### [Your goal]
Wherever a line in the records contains the word "case", return that line.

### [Provided records]
□ □ □
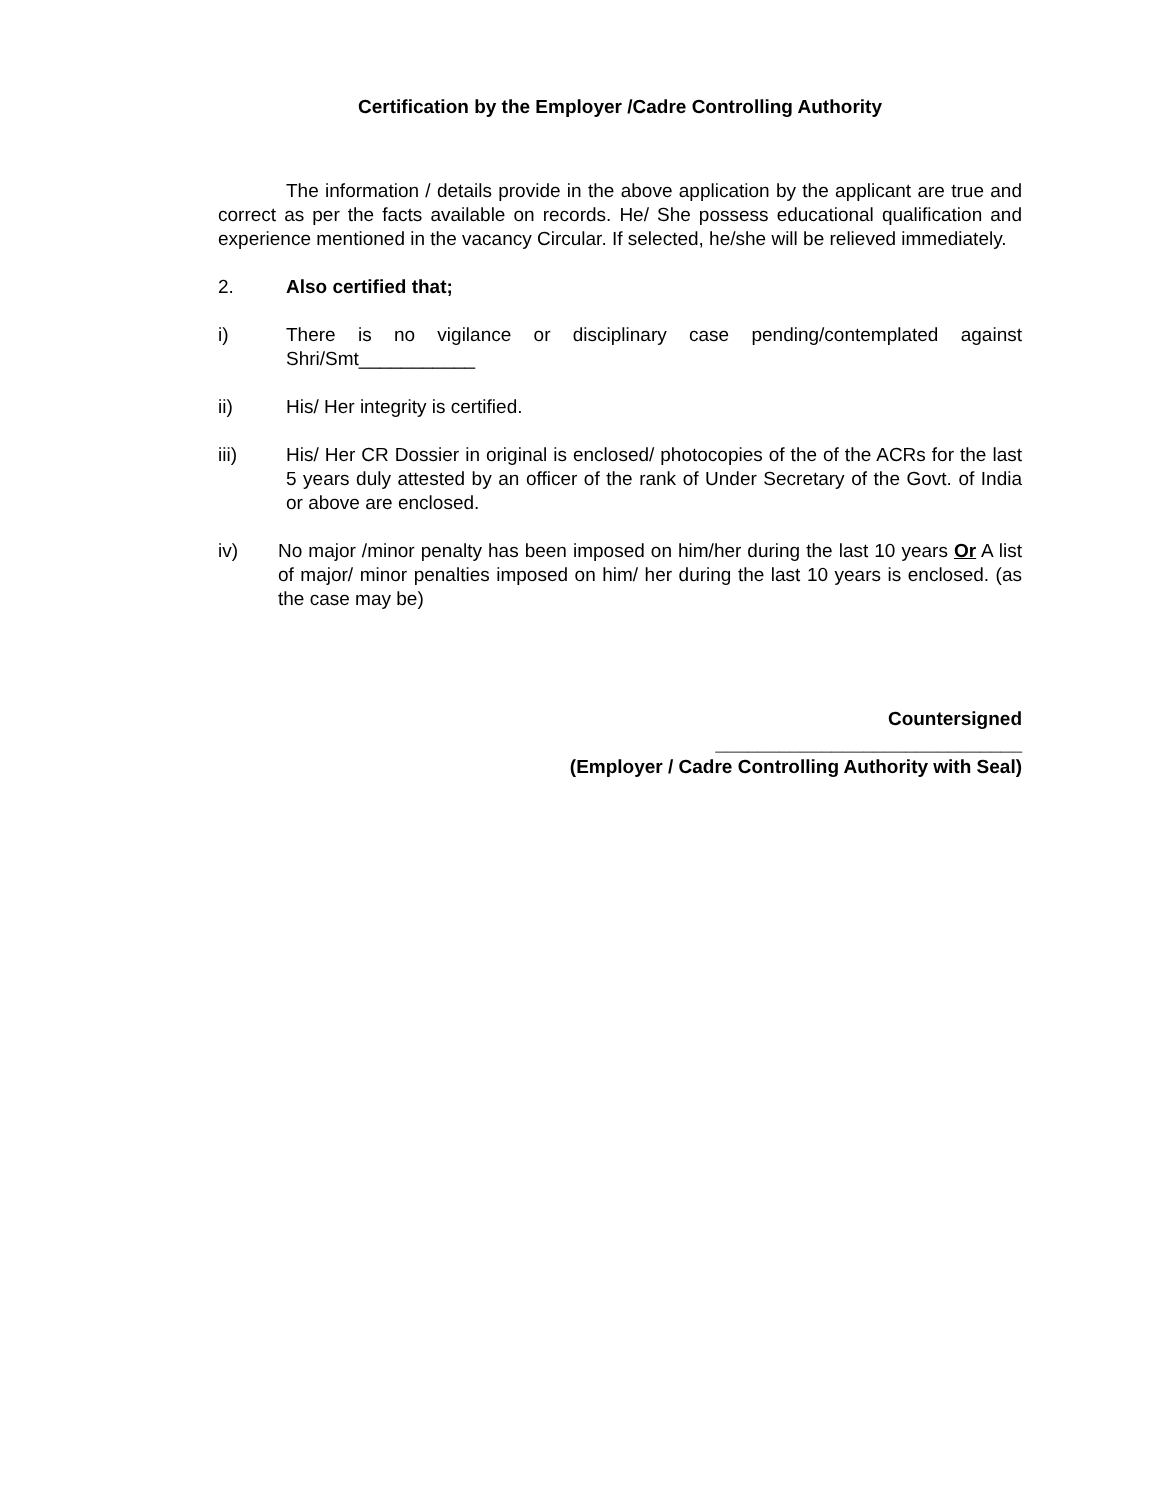Certification by the Employer /Cadre Controlling Authority
The information / details provide in the above application by the applicant are true and correct as per the facts available on records. He/ She possess educational qualification and experience mentioned in the vacancy Circular. If selected, he/she will be relieved immediately.
2. Also certified that;
i) There is no vigilance or disciplinary case pending/contemplated against Shri/Smt___________
ii) His/ Her integrity is certified.
iii) His/ Her CR Dossier in original is enclosed/ photocopies of the of the ACRs for the last 5 years duly attested by an officer of the rank of Under Secretary of the Govt. of India or above are enclosed.
iv) No major /minor penalty has been imposed on him/her during the last 10 years Or A list of major/ minor penalties imposed on him/ her during the last 10 years is enclosed. (as the case may be)
Countersigned
_____________________________
(Employer / Cadre Controlling Authority with Seal)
□ □ □
### [The completed task]
i) There is no vigilance or disciplinary case pending/contemplated against Shri/Smt___________
iv) No major /minor penalty has been imposed on him/her during the last 10 years Or A list of major/ minor penalties imposed on him/ her during the last 10 years is enclosed. (as the case may be)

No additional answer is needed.